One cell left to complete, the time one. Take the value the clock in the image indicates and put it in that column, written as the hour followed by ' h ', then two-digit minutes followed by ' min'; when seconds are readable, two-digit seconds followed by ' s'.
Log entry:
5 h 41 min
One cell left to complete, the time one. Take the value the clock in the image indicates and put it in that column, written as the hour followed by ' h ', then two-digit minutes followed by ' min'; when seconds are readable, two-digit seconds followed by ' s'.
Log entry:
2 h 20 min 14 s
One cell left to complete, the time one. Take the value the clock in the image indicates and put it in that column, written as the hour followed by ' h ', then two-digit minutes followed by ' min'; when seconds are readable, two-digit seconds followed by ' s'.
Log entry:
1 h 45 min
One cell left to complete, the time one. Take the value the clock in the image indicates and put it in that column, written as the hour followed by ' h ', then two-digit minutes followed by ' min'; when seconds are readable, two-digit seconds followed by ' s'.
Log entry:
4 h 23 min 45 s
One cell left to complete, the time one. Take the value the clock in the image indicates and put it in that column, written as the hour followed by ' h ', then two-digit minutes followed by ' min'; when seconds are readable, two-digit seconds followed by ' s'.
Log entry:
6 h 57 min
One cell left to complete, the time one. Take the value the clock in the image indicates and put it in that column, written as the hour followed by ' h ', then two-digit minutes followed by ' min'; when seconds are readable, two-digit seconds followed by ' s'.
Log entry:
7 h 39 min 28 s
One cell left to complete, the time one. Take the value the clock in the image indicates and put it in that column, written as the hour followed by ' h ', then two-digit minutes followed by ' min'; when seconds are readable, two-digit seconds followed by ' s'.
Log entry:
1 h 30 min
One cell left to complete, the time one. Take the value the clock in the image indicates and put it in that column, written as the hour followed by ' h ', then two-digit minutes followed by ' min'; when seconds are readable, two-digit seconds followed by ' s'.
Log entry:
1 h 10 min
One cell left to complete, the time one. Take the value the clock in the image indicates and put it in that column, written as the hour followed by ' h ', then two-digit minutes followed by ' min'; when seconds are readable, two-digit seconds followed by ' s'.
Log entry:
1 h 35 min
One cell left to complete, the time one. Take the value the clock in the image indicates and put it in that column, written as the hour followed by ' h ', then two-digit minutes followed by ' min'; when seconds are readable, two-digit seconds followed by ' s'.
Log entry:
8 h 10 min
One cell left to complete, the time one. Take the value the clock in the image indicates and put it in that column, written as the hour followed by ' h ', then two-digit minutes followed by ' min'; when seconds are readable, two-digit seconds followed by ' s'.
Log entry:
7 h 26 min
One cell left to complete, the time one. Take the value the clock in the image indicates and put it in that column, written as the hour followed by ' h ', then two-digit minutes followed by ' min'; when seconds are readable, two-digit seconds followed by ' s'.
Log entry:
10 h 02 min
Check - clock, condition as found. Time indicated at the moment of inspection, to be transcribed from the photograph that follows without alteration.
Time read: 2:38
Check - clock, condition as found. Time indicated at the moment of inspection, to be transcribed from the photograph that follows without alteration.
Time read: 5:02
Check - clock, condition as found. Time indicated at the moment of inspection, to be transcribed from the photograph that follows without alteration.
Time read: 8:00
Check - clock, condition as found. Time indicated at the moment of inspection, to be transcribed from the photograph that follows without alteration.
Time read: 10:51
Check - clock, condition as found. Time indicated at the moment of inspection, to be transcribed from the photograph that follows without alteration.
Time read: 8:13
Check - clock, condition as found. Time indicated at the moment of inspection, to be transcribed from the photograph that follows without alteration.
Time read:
------
▶ [GIVEN REQUEST]: Output every record above verbatim, keeping the wording, spacing, and punctuation unchanged.

▶ [RESPONSE]:
One cell left to complete, the time one. Take the value the clock in the image indicates and put it in that column, written as the hour followed by ' h ', then two-digit minutes followed by ' min'; when seconds are readable, two-digit seconds followed by ' s'.
Log entry:
5 h 41 min
One cell left to complete, the time one. Take the value the clock in the image indicates and put it in that column, written as the hour followed by ' h ', then two-digit minutes followed by ' min'; when seconds are readable, two-digit seconds followed by ' s'.
Log entry:
2 h 20 min 14 s
One cell left to complete, the time one. Take the value the clock in the image indicates and put it in that column, written as the hour followed by ' h ', then two-digit minutes followed by ' min'; when seconds are readable, two-digit seconds followed by ' s'.
Log entry:
1 h 45 min
One cell left to complete, the time one. Take the value the clock in the image indicates and put it in that column, written as the hour followed by ' h ', then two-digit minutes followed by ' min'; when seconds are readable, two-digit seconds followed by ' s'.
Log entry:
4 h 23 min 45 s
One cell left to complete, the time one. Take the value the clock in the image indicates and put it in that column, written as the hour followed by ' h ', then two-digit minutes followed by ' min'; when seconds are readable, two-digit seconds followed by ' s'.
Log entry:
6 h 57 min
One cell left to complete, the time one. Take the value the clock in the image indicates and put it in that column, written as the hour followed by ' h ', then two-digit minutes followed by ' min'; when seconds are readable, two-digit seconds followed by ' s'.
Log entry:
7 h 39 min 28 s
One cell left to complete, the time one. Take the value the clock in the image indicates and put it in that column, written as the hour followed by ' h ', then two-digit minutes followed by ' min'; when seconds are readable, two-digit seconds followed by ' s'.
Log entry:
1 h 30 min
One cell left to complete, the time one. Take the value the clock in the image indicates and put it in that column, written as the hour followed by ' h ', then two-digit minutes followed by ' min'; when seconds are readable, two-digit seconds followed by ' s'.
Log entry:
1 h 10 min
One cell left to complete, the time one. Take the value the clock in the image indicates and put it in that column, written as the hour followed by ' h ', then two-digit minutes followed by ' min'; when seconds are readable, two-digit seconds followed by ' s'.
Log entry:
1 h 35 min
One cell left to complete, the time one. Take the value the clock in the image indicates and put it in that column, written as the hour followed by ' h ', then two-digit minutes followed by ' min'; when seconds are readable, two-digit seconds followed by ' s'.
Log entry:
8 h 10 min
One cell left to complete, the time one. Take the value the clock in the image indicates and put it in that column, written as the hour followed by ' h ', then two-digit minutes followed by ' min'; when seconds are readable, two-digit seconds followed by ' s'.
Log entry:
7 h 26 min
One cell left to complete, the time one. Take the value the clock in the image indicates and put it in that column, written as the hour followed by ' h ', then two-digit minutes followed by ' min'; when seconds are readable, two-digit seconds followed by ' s'.
Log entry:
10 h 02 min
Check - clock, condition as found. Time indicated at the moment of inspection, to be transcribed from the photograph that follows without alteration.
Time read: 2:38
Check - clock, condition as found. Time indicated at the moment of inspection, to be transcribed from the photograph that follows without alteration.
Time read: 5:02
Check - clock, condition as found. Time indicated at the moment of inspection, to be transcribed from the photograph that follows without alteration.
Time read: 8:00
Check - clock, condition as found. Time indicated at the moment of inspection, to be transcribed from the photograph that follows without alteration.
Time read: 10:51
Check - clock, condition as found. Time indicated at the moment of inspection, to be transcribed from the photograph that follows without alteration.
Time read: 8:13
Check - clock, condition as found. Time indicated at the moment of inspection, to be transcribed from the photograph that follows without alteration.
Time read:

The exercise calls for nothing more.